A simple chiller design contributes to greater reliability and less risk for unplanned downtime. Chiller plant efficiency is improved by using lower flow, equals higher delta T, and chilled water setpoints that range between 60°F to 65°F.

Simplicity in chiller design also helps save time and money on maintenance. Direct-drive compressor technology is an example of simplified design that can provide these benefits. With this technology, the motor is directly coupled to the centrifugal compressor, resulting in only one moving part. Direct-drive technology also offers higher efficiency because it is optimized for variable speed operation.

Rapid restart technology is another key advancement that contributes to chiller performance. After a power interruption, a chiller designed with rapid restart can quickly regain full operational capacity. This allows mission critical applications to continue with minimal interruption.

Design and modeling tools are available to help determine which technology and solutions are best suited for data center applications. Energy modeling software and CAD software help predict outcomes and reliability — aiding in the chiller selection process.

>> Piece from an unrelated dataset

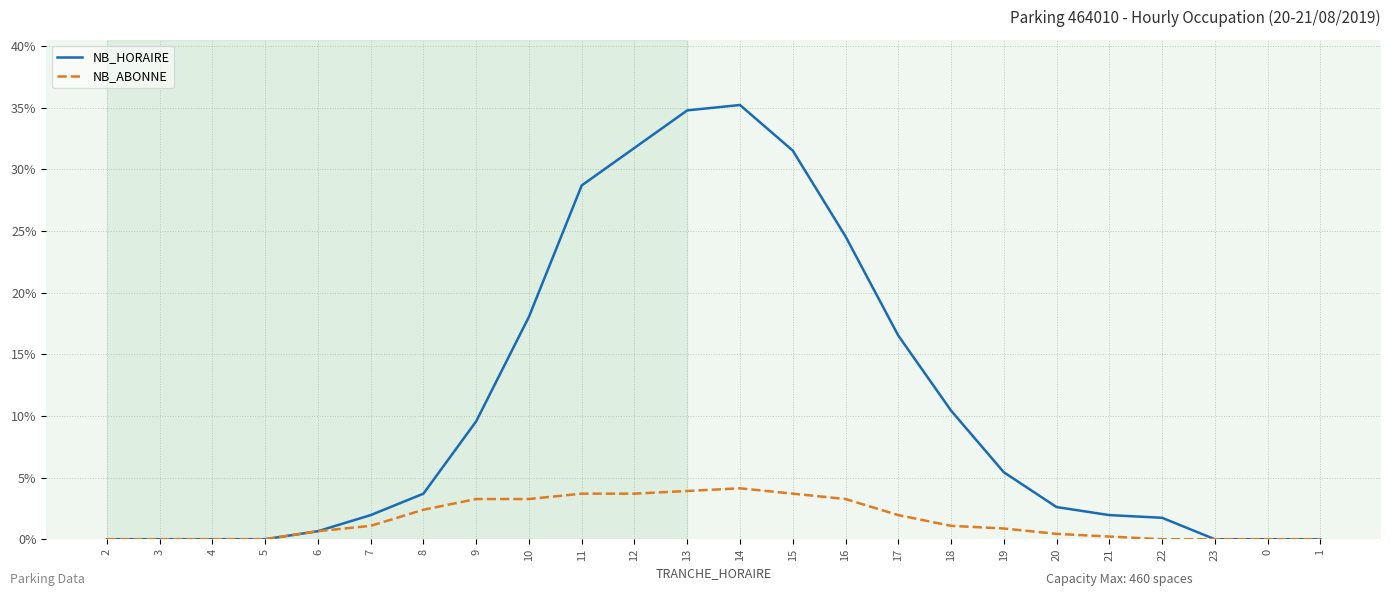

Does the chart display data point markers on the line(s)?

No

In climates where conditions are favorable, the least expensive way to cool a data center is with outside air that doesn’t require mechanical cooling. However, this is not always feasible in warmer climates where air pollution or other factors are a concern or where outside air is not readily available.

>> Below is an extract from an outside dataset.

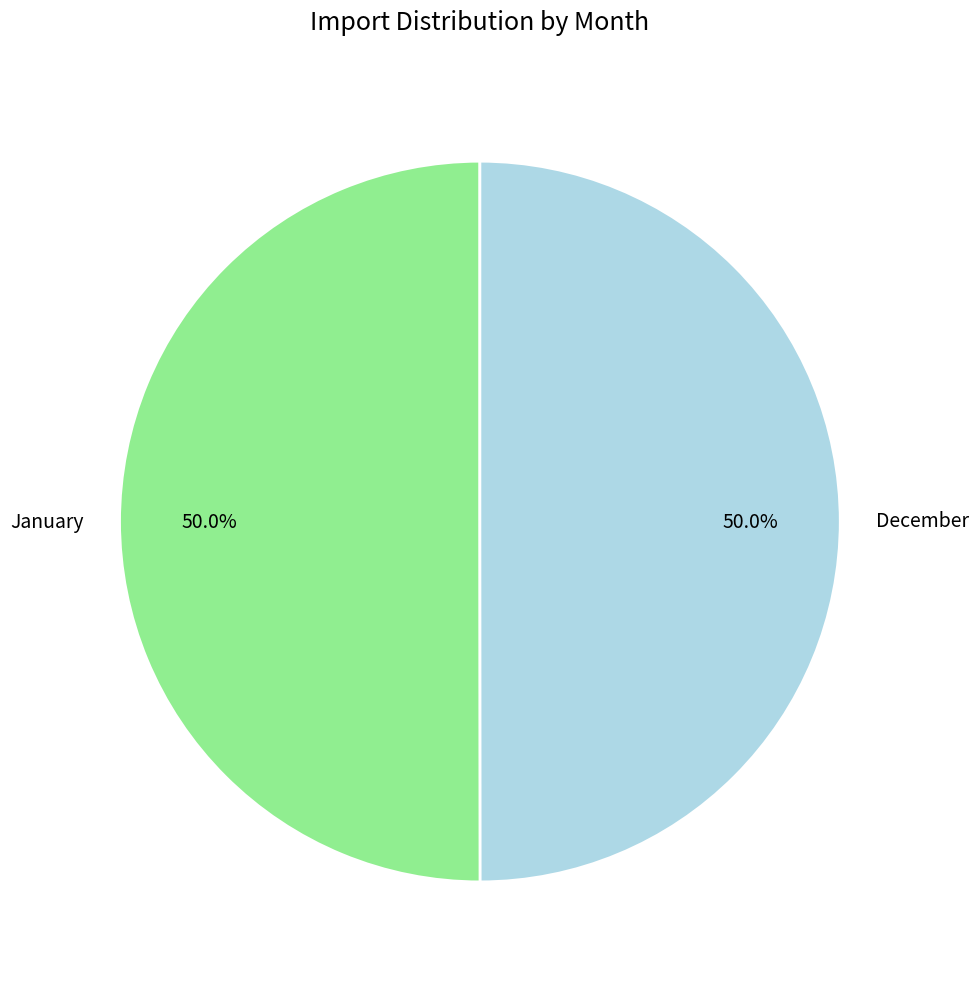

The January slice represents 57% of the pie. True or false?

False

In these situations, compressor technology may be the preferred solution. For data center applications that use compressor technology, choosing an air cooled chiller provides benefits for energy efficiency while still offering the high reliability necessary for the industry.

On an annual basis, air cooled chillers can be equally or even more efficient than a water cooled system depending on the geographic climate. In most climates air cooled chillers are more efficient at night and in the non-summer months because the outside air cools the condenser. On days when the temperatures are hotter, water cooled systems are more efficient because the compressor energy is reduced. Because air cooled chillers do not have a condenser water pump, the difference in total compressor and heat-of-rejection energy compared to a water cooled system makes air cooled chillers more efficient when the ambient temperatures are below 68°F.

Additionally, air cooled systems do not require portable water, water treatment, or sewage costs, since no water evaporation is being used for cooling. Water cooled systems may require a 72-hr supply of water stored onsite for operation and regular water treatment. The increased number of moving parts and control points all introduce a reliability factor into the system. 

The resulting total life cycle cost benefits may favor air cooled systems in some applications.



Efficiency improvements can also result from incorporating advanced system controls. Web-enabled, scalable building automation systems (BAS) help optimize energy efficiency and deliver reliable and sustainable system performance over the life of the data center.

Installing properly sequenced controls is not the end of optimization. Regular and ongoing monitoring of equipment is the key to keeping a cooling system maintained and performing as designed. 

A few manufacturers have proven unit control algorithms built into the chillers to ensure operation under distressed conditions. These unit operations are designed to adapt during a stressful condition to provide as much chilling capacity as possible while also producing external alarm notification. This adaptive control technique is preferred over total unit shutdown or failure that could occur when controls do not use adaptive technology.

In addition, consider a manufacturer or service provider that offers secure, 24/7 system monitoring, tech support, and response capabilities to help keep mission critical systems optimized.

Selecting the most appropriate chiller system — and considering technologies like rapid restart, adaptive controls, and waterside economizers — helps optimize data center operation and improve efficiency. In addition, ongoing system monitoring by product experts can identify operating trends that help uncover additional energy optimization opportunities or characteristics of impending issues to ensure continued efficient operation with maximum uptime.